По недосугу я никогда не задумывался над такими вопросами, но сейчас мне кажется, что этот культ своим величием превосходит эгоистические требования труда, и я нахожу его трогательным и благородным. Завидев вдали островерхий дом Эйдо, Керосинщик еще раз загорается огнем патриотизма и кричит, что в день великого реванша сведут счеты с этим шпионом. Затем пыл этого носителя идеала гаснет, бледнеет, охлаждается за долгую дорогу, и к концу ее он уже похож на общипанного черного петуха, не способного ни на какие взлеты. Лицо его уныло сереет в сумерках. Он волочит ногу, длинная, слабая спина ссутулилась; и, растратив последнюю энергию, еле живой, подходит к низенькой двери своего дома, где его ждет г-жа Меркасен.
VII
ВЫВОДЫ
Рабочие относятся ко мне с недоверием и даже враждебно. Почему? Не знаю; но мое увлечение ими понемногу прошло.
Жизнь мою заполнили женщины. Началось с Антони Верон. Ее замужество, моя женитьба, препятствия, узы семьи - все это снова бросило нас друг к другу, как бывало. Однажды у нас в доме, где никогда ничего не случается, мы очутились одни, и неодолимая сила снова нас сблизила. Чувственность ее передалась мне, и мы стали часто встречаться. Но неизменная радость встреч, толкавшая меня в ее объятия, всегда кончалась грустным отрезвлением. Она была все такой же черствой, взбалмошной эгоисткой, и, возвращаясь от нее ночными улицами, встречая подобных мне беглецов, я уношу лишь воспоминание о ее нервном, раздражающем смехе, о новой морщинке, прицепившейся к уголку ее рта.
Затем старые желания оттесняются новыми и одно любовное похождение порождает другое. А там - разрыв то с одной, то с другой из тех, кого я любил. И позже, встречаясь с ними, я только удивляюсь, как может человек говорить почти в одно и то же время об одной и той же женщине, совершенно не изменившейся: "Как я ее любил!" и "Как я ее не люблю!"
Я выполнял, как обязанность, свою повседневную работу, принимал все предосторожности, чтобы Мари ничего не узнала и не страдала, но я весь был поглощен поисками живого счастья. И верно, стоит только мне почувствовать зарождение новой гармонии, стоит мне только пойти на первое свидание, как у меня вырастают крылья, и я чувствую себя способным на все. Но наступает разочарование, и все начинается сызнова.
Я взял ее. Беспомощная, покорная, милая, она подчинилась нежному насилию. Теперь она моя, навсегда! Отныне будь что будет, пусть идет время, пусть зимы сменяют лето - она моя, и жизнь оправдана.

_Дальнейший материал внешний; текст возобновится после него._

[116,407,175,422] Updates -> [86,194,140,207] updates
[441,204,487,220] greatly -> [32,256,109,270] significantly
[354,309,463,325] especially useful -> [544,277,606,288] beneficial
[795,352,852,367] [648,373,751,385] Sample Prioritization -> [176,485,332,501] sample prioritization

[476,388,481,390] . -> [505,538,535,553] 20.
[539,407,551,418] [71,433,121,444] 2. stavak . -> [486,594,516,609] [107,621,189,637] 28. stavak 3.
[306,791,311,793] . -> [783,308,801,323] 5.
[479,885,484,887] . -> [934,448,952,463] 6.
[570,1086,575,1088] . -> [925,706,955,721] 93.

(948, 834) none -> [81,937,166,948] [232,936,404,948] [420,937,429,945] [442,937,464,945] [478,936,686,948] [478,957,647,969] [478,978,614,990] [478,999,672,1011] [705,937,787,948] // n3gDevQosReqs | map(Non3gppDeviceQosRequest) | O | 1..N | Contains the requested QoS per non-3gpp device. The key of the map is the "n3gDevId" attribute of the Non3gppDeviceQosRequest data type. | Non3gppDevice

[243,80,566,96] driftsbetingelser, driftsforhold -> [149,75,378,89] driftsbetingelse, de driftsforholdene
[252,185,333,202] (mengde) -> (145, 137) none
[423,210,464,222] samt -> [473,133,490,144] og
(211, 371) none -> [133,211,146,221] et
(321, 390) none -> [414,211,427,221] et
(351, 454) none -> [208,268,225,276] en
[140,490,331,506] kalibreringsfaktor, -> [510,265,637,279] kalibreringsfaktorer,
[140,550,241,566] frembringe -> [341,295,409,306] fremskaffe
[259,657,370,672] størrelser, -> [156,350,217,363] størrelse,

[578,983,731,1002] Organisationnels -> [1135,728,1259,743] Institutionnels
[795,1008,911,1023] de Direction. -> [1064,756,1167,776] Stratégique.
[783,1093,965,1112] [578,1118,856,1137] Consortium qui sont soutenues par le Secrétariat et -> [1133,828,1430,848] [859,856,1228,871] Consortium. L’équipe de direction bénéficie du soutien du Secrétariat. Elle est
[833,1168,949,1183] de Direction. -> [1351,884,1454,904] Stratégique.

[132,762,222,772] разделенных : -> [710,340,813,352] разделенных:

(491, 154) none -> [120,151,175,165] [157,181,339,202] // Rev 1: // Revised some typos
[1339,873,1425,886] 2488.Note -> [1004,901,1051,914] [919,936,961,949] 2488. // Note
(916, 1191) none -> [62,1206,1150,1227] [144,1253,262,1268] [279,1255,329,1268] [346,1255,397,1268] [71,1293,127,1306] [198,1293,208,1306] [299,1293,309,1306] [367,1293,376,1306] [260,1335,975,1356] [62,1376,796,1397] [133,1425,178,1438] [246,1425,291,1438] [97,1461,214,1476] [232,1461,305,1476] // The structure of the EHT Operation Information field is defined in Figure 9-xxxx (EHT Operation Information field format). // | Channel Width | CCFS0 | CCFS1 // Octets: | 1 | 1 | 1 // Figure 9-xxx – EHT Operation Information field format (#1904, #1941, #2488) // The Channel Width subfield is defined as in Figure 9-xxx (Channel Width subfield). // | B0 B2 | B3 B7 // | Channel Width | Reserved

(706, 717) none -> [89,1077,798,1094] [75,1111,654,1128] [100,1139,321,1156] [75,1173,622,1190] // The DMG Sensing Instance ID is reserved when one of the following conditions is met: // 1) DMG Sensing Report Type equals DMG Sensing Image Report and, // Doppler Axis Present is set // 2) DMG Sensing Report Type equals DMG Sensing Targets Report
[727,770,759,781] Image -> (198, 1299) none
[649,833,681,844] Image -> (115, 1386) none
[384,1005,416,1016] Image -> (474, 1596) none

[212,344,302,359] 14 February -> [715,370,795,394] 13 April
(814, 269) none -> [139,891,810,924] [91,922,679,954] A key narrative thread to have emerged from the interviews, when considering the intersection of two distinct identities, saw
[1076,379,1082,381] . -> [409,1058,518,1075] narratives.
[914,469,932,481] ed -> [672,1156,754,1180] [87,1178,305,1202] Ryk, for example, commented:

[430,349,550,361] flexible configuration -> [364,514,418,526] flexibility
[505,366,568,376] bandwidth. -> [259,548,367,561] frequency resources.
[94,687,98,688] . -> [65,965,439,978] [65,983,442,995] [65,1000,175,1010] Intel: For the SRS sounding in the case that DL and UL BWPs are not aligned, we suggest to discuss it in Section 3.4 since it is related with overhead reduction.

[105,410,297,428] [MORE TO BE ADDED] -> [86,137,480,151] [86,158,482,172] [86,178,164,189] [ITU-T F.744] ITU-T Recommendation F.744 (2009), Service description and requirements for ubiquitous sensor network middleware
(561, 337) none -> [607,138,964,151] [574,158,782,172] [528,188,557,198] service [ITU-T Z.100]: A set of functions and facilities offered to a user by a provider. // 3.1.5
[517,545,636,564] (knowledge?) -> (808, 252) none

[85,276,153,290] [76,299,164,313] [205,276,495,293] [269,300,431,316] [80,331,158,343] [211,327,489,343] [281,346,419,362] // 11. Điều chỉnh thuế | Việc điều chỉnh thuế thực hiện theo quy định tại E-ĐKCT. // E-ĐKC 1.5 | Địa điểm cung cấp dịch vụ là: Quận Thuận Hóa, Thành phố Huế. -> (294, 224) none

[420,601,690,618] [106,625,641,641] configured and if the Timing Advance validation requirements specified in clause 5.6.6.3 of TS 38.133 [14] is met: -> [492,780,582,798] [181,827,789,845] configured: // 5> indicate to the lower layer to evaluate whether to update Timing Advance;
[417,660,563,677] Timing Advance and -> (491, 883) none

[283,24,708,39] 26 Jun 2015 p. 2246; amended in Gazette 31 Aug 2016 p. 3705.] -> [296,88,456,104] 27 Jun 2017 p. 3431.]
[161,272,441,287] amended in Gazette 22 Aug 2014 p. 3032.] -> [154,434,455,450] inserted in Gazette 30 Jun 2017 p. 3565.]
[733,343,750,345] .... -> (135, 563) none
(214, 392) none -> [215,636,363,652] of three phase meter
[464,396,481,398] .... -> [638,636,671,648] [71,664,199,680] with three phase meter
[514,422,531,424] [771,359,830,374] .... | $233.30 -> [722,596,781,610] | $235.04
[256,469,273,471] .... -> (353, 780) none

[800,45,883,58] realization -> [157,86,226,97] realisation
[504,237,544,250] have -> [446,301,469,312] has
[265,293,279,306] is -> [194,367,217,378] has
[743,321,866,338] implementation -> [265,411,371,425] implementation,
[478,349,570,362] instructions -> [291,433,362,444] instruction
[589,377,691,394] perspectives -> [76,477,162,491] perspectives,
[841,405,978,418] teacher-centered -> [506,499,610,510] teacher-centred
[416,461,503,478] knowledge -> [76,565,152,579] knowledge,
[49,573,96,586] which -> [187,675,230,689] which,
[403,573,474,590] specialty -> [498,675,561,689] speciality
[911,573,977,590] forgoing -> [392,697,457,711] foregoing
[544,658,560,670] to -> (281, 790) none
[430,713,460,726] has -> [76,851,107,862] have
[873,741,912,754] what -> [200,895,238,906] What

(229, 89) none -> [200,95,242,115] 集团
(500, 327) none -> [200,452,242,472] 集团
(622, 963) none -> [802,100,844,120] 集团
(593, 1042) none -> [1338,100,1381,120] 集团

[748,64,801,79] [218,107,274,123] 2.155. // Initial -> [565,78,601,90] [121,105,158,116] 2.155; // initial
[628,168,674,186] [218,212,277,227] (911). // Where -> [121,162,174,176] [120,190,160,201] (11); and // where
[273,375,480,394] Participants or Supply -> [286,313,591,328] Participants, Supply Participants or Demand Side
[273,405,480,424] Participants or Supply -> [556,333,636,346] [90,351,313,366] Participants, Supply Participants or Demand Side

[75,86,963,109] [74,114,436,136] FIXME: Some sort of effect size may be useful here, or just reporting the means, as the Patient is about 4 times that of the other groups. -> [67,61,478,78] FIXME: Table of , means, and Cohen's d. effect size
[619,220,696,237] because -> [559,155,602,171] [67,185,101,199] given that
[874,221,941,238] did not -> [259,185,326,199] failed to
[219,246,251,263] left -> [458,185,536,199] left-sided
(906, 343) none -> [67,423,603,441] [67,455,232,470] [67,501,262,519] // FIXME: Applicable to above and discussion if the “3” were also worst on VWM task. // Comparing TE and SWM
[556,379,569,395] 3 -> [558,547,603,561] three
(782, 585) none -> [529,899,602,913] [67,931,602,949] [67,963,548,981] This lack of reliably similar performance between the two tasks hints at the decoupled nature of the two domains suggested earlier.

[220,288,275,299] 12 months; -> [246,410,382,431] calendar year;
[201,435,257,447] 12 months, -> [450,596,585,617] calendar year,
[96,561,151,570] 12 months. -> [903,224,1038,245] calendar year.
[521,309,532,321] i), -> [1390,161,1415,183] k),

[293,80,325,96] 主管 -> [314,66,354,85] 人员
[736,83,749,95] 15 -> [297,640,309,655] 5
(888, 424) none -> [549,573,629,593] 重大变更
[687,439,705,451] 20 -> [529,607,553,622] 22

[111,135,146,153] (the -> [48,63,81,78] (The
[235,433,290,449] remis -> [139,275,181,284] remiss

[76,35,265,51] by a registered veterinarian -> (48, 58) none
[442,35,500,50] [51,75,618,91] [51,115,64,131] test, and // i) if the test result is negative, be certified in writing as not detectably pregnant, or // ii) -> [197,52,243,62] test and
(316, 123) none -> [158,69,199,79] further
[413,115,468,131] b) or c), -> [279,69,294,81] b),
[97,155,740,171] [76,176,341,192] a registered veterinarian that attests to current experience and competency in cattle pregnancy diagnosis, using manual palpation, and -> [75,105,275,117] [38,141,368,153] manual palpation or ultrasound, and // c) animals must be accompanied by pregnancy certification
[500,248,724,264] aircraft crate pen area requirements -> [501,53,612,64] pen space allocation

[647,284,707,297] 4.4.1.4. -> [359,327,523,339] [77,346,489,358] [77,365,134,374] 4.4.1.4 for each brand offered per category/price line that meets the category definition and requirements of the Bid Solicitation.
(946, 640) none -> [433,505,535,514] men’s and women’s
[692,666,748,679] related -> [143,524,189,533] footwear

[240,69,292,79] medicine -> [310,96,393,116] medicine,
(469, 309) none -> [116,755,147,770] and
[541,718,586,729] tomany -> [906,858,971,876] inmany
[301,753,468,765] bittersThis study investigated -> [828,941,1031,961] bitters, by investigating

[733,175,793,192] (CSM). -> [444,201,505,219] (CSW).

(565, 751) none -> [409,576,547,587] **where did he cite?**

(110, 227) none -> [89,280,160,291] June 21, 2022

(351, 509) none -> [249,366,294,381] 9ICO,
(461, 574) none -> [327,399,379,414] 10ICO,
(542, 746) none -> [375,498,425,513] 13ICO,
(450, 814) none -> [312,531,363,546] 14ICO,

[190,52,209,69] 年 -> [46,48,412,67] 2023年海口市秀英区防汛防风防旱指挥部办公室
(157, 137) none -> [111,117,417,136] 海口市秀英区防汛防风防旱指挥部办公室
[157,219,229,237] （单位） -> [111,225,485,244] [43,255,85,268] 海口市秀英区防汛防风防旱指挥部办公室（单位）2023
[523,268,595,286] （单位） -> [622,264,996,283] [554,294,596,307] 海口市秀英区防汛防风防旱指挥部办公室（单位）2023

С гордостью я думаю о прославленных любовниках, на которых мы похожи, и я вижу, что нет закона, который устоял бы перед силой любви. И под тленным крылом листвы, при непрестанной смене декорации на земле и на небе, мы твердим: "Никогда", мы твердим: "Навсегда" - и взываем к вечности.
* * *
Листья облетели, год подходил к концу. Свадьбу назначили под рождество. Так решил я: Мари со всем согласилась, а отец ее, целыми днями погруженный в цифры, по вечерам выплывал из них, как утопленник, безучастный ко всему, за исключением тех редких случаев, когда на него вдруг нападало дикое упрямство.
На рассвете, идя на службу, я подымался на холм Шатенье, и Мари встречала меня у поворота. Едва брезжила розовая заря. Мы шли, купаясь в ее прохладном свете, и смотрели, как у наших ног город возникал из пепла ночи. Или на обратном пути она вдруг появлялась на моей дороге, и дальше мы уже шли вместе. Мы слишком любили друг друга, чтобы растрачивать свою любовь в словах. Лишь изредка перекидывались мы короткими фразами, чтобы слышать наши голоса, и, говоря о других, улыбались друг другу.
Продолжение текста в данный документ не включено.